Your task — Within the records below is a range that opens at the line with "immunohistochemistry (IHC) micrograph" and closes at the line with "analysis of benign". Return that range word for word, both ends included, and only that range.

[Collected data entries]
<<<<

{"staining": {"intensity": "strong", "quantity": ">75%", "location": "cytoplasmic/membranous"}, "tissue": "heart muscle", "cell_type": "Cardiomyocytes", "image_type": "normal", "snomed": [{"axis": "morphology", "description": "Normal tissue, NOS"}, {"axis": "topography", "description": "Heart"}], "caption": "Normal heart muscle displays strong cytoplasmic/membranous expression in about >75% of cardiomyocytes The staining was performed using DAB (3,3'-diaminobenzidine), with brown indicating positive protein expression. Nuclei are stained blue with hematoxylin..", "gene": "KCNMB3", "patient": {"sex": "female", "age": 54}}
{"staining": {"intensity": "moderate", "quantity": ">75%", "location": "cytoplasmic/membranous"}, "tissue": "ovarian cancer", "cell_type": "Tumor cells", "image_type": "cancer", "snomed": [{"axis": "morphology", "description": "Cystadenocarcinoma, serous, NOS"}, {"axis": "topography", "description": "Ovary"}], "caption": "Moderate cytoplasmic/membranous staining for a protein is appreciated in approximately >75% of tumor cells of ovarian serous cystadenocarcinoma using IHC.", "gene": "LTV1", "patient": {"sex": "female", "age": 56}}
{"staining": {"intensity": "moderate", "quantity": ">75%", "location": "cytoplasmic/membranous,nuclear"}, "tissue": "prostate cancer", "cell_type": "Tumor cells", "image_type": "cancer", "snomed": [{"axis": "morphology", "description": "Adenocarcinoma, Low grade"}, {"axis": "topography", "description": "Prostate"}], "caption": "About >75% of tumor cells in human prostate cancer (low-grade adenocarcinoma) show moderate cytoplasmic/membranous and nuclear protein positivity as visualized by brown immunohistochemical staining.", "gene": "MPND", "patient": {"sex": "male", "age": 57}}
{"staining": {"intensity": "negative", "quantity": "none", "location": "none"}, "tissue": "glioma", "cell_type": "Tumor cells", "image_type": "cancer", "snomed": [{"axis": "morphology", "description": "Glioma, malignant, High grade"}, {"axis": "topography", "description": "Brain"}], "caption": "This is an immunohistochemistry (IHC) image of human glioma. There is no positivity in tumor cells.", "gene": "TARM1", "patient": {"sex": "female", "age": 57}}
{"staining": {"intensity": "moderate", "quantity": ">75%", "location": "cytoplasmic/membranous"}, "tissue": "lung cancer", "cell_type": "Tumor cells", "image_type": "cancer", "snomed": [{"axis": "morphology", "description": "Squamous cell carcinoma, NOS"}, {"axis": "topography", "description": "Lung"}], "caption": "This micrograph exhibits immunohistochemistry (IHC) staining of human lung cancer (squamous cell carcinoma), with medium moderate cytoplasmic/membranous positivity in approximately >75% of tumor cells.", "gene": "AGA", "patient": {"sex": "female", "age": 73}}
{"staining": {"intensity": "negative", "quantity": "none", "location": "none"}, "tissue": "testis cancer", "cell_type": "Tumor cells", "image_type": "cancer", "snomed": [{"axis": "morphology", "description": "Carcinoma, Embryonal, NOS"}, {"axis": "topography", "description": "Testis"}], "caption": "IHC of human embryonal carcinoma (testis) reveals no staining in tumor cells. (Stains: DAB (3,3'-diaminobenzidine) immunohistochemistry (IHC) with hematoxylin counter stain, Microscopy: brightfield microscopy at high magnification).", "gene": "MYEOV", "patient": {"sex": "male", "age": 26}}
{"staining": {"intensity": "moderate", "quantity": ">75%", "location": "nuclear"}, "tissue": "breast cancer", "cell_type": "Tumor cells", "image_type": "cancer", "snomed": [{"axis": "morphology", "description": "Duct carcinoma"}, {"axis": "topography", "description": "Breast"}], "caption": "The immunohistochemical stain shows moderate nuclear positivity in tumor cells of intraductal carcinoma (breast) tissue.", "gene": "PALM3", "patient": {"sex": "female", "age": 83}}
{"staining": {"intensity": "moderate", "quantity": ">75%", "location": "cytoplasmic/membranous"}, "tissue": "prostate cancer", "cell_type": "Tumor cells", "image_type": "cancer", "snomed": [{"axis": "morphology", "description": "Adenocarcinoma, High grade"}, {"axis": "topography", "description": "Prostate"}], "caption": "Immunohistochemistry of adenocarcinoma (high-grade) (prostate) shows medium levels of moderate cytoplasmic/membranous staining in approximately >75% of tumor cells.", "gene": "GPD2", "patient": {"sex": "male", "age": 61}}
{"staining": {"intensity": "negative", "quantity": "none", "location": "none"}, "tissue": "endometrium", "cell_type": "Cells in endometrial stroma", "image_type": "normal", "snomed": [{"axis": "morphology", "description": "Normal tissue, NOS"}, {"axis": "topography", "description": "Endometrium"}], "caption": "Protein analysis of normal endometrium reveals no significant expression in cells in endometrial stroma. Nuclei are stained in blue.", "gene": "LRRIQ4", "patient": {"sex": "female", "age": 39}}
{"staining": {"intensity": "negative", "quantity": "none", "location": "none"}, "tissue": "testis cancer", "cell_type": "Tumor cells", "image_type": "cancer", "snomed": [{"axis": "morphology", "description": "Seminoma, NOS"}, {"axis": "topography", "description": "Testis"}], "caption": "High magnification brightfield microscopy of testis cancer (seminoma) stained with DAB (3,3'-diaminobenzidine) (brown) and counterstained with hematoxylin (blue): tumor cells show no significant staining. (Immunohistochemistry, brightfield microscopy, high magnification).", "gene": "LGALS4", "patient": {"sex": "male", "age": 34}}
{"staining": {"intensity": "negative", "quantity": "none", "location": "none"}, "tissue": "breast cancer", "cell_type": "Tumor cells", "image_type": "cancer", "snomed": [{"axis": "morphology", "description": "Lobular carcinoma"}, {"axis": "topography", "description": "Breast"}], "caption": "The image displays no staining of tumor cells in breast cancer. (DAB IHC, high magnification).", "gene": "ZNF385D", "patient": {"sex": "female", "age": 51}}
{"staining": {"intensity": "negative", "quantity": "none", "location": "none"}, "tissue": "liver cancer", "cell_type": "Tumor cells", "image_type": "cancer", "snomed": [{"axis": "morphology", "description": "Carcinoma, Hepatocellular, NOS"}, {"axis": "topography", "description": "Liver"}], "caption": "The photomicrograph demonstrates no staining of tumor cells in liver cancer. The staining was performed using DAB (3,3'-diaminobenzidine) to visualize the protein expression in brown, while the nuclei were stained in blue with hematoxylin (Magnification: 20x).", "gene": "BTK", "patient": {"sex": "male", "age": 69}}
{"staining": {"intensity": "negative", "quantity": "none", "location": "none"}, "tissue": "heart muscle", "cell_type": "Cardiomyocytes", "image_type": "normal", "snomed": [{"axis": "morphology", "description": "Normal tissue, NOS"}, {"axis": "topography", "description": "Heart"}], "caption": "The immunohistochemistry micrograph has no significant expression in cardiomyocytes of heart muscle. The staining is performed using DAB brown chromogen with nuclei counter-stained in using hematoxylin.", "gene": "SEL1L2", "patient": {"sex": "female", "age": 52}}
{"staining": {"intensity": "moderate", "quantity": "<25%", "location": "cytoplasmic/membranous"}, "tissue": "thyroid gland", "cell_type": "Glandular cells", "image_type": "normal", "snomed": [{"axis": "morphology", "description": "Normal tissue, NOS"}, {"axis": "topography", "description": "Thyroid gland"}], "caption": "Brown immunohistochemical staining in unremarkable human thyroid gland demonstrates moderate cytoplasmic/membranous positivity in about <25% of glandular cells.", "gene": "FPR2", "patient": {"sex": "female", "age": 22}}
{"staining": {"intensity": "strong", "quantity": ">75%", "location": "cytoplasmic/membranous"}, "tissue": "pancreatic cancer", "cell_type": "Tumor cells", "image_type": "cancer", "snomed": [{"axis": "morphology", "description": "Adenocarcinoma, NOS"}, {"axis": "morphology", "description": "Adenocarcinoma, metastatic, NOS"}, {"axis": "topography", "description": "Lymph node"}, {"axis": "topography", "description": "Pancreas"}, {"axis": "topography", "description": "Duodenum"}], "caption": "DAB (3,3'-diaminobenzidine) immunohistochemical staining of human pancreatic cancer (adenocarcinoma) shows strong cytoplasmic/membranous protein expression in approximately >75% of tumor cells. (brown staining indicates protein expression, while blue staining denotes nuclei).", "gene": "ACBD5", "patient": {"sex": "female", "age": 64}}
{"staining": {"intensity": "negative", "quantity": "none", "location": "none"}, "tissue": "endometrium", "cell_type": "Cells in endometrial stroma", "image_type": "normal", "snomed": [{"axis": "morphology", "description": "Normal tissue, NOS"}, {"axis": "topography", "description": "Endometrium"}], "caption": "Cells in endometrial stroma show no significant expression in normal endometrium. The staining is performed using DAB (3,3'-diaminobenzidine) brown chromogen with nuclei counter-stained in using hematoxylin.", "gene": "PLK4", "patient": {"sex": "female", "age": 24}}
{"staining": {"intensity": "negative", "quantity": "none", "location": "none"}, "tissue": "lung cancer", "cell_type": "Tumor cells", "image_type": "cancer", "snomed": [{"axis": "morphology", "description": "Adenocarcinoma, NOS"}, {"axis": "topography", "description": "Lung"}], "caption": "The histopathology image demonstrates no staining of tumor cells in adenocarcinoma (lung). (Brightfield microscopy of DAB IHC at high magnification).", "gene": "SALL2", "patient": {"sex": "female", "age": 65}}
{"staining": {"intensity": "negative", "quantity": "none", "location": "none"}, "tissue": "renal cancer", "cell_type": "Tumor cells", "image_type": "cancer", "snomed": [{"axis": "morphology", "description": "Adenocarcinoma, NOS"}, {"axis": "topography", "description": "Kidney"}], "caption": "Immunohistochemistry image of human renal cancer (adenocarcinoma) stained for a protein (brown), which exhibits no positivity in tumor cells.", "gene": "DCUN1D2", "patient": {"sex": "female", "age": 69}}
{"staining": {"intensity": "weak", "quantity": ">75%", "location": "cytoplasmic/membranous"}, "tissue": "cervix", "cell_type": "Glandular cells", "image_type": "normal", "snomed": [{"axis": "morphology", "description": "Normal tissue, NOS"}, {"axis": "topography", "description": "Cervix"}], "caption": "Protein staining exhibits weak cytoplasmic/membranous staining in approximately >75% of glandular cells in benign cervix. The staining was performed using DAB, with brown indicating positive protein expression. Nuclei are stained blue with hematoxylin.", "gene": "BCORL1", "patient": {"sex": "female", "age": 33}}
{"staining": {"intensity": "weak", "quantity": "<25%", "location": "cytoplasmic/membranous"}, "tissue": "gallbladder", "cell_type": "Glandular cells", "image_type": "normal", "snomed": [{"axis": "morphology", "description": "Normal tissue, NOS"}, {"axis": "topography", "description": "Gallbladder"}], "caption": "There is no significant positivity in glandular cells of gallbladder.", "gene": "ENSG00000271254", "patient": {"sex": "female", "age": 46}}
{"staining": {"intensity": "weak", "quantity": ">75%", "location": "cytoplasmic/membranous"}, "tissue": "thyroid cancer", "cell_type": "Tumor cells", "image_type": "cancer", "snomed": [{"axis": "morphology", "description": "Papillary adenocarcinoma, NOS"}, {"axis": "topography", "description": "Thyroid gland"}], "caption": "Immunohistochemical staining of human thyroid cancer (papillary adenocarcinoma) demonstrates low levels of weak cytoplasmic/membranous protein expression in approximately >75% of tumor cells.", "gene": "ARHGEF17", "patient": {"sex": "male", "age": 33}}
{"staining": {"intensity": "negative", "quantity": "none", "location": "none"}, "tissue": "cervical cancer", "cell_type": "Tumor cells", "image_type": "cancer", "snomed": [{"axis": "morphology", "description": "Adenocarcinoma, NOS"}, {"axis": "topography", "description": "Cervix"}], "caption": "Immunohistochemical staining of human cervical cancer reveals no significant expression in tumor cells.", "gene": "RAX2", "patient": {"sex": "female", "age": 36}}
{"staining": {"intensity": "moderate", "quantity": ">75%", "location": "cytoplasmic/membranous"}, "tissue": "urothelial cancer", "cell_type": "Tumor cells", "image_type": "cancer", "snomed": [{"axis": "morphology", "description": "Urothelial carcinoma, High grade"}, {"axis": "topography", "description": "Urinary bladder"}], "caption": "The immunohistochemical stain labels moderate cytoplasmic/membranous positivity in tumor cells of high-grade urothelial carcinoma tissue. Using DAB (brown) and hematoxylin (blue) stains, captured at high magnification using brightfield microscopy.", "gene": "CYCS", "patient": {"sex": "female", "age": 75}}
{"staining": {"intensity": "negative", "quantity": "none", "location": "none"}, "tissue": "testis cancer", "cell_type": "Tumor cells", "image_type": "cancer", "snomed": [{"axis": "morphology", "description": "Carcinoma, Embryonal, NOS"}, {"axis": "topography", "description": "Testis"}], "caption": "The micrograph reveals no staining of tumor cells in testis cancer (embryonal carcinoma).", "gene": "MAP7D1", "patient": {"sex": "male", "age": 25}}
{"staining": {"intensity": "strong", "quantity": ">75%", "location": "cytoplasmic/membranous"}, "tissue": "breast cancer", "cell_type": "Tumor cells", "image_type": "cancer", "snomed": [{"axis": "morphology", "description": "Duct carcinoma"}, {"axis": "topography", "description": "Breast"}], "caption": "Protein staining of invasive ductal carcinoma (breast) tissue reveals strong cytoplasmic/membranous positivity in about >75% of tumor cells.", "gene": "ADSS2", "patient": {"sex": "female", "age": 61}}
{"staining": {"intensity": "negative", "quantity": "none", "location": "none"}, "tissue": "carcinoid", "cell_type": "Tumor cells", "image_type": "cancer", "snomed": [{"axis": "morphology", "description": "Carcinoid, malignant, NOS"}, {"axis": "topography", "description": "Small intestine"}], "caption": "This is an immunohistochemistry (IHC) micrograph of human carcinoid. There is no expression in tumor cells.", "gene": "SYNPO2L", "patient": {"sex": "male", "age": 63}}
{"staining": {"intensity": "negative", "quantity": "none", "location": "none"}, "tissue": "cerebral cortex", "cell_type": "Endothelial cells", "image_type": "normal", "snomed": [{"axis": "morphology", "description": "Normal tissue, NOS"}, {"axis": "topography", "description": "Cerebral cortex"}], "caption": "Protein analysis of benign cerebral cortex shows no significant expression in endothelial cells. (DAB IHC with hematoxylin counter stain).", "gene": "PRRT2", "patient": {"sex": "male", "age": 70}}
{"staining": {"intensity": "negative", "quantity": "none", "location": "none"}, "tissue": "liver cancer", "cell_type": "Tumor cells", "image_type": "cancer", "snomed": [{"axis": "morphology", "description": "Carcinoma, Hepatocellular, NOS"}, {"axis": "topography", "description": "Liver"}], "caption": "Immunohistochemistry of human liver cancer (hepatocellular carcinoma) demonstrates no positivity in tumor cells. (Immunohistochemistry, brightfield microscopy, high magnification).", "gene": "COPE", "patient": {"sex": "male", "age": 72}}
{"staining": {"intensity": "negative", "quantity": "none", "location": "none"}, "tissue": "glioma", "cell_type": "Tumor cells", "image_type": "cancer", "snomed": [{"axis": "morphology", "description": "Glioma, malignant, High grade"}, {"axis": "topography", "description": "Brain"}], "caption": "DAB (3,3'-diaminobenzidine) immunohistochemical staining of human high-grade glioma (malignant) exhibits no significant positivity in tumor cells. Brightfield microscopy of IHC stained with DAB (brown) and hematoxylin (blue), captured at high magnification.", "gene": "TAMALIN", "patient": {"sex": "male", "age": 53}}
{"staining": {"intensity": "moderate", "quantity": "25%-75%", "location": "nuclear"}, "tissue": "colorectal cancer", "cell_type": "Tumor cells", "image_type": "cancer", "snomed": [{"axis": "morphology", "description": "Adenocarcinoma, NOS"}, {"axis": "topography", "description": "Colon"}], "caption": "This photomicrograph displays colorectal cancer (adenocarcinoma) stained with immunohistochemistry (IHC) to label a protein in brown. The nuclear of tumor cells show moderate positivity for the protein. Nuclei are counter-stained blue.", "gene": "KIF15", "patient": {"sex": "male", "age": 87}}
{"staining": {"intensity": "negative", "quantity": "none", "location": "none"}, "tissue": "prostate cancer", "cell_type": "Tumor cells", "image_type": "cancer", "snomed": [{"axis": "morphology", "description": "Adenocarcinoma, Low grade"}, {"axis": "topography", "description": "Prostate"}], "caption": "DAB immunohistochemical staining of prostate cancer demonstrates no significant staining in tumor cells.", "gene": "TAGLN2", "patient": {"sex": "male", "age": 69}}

>>>>

Result of this exercise —
{"staining": {"intensity": "negative", "quantity": "none", "location": "none"}, "tissue": "carcinoid", "cell_type": "Tumor cells", "image_type": "cancer", "snomed": [{"axis": "morphology", "description": "Carcinoid, malignant, NOS"}, {"axis": "topography", "description": "Small intestine"}], "caption": "This is an immunohistochemistry (IHC) micrograph of human carcinoid. There is no expression in tumor cells.", "gene": "SYNPO2L", "patient": {"sex": "male", "age": 63}}
{"staining": {"intensity": "negative", "quantity": "none", "location": "none"}, "tissue": "cerebral cortex", "cell_type": "Endothelial cells", "image_type": "normal", "snomed": [{"axis": "morphology", "description": "Normal tissue, NOS"}, {"axis": "topography", "description": "Cerebral cortex"}], "caption": "Protein analysis of benign cerebral cortex shows no significant expression in endothelial cells. (DAB IHC with hematoxylin counter stain).", "gene": "PRRT2", "patient": {"sex": "male", "age": 70}}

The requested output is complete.